Families and diversity

From: Valiska Gregory <vgregory>
Date: Tue, 12 Nov 2002 14:13:02 -0500

I wonder if in our press for diversity, we haven't sometimes polarized or undermined the very inclusive views we seek to encourage, especially when the topic is race, gender, or families. Once at an autographing, e.g., a school librarian explained to me her belief that it was important for children to be able to see themselves in the books they read. I agreed. Then she told me that was why she never ordered books with African-American children in them. "We don't have any black children in this district, so we don't need them."

Another time an African-American librarian asked me if the heroine in LOOKING FOR ANGELS was white or black saying, "I'd love to buy your book, but I'm an inner-city librarian and we buy only books with black children." The illustrator for the book, Leslie Baker, chose to make the heroine a beautiful mixed race child with a white grandfather. "Too bad the grandfather isn't black," said the librarian.

Of course most librarians are more savvy (many are amazing) about finding just the right book for every child, but nonetheless, I have heard books rejected because they have the "wrong" race, the "wrong" gender, or the
"wrong" kind of family for a particular child. And I worry that in our zeal to provide children with books "about themselves," we run the risk of inadvertently encouraging less diversity rather than more. Of course, children learn from books about families "like theirs," but they also learn from books about families not "like theirs." They need to read both.

Growing up in an extended family in an immigrant neighborhood in Chicago, I thought the "See Spot Jump" traditional family I read about in first grade was hopelessly inadequate. Poor Jane, I thought, no grandparents, no hundred or so uncles and aunts to bandage her skinned knee. But reading about what to me was Jane's exotic traditional family, helped me better understand my friend Meredith's traditional family that included a working father and a mother with an apron.

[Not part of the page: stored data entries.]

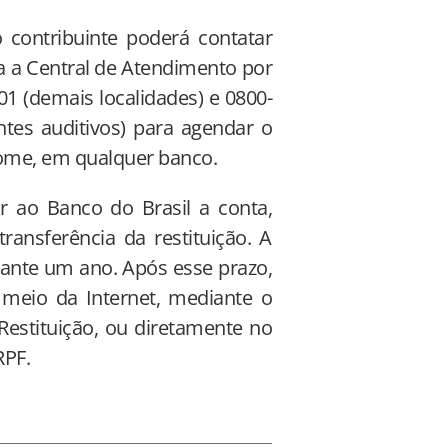
o contribuinte poderá contatar
a a Central de Atendimento por
01 (demais localidades) e 0800-
entes auditivos) para agendar o
ome, em qualquer banco.
r ao Banco do Brasil a conta,
ransferência da restituição. A
urante um ano. Após esse prazo,
 meio da Internet, mediante o
Restituição, ou diretamente no
RPF.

Perhaps children know more than we do on this score. My new picture book, SHIRLEY'S WONDERFUL BABY (illustrated by Bruce Degen), begins with a perfectly loving traditional family. (Well, in Bruce's clever hands, it's a family of lovable hippos). But it's not her besotted parents who help Shirley learn to delight in her new baby brother. It's an eccentric babysitter named Ms. Mump who is as untraditional as they come. When I read the book at a school and came to Shirley's lament--"How can a baby with legs like a turkey be wonderful?"--a front row boy shook his head and said with great feeling, "That is JUST what I thought about my baby sister." It didn't matter that his name was John instead of Shirley, or that he had a single Mom, or that his babysitter looked like Barbie. He had already learned that a book didn't need to mirror his life exactly in order for him to delight in it.

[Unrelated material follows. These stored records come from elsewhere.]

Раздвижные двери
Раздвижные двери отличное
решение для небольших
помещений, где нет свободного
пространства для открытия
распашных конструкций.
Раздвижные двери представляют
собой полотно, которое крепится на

One last example: Katherine Patterson's THE SAME STUFF AS STARS is a natural choice for a child growing up in a dysfunctional family, but I think it speaks to us all. The book is a brilliant portrayal of Angel, an eleven year old whose father is in prison and whose mother abandons Angel to take care of an elderly relative and a seven year old brother. Angel's journey to keep her own small family together and to make sense out of a starry universe, is enough to make the most hardened heart ache for her. The reader sees her sturdy resilience, her loyalty, intelligence, and humor. Despite Angel's meager circumstances, we watch her develop those corners of the heart and mind that will allow her not only to survive, but to choose the kind of family that, as an adult, she will create on her own. Those who don't have models of loving families around them--as well as those who do--will learn much from this beautifully-crafted novel.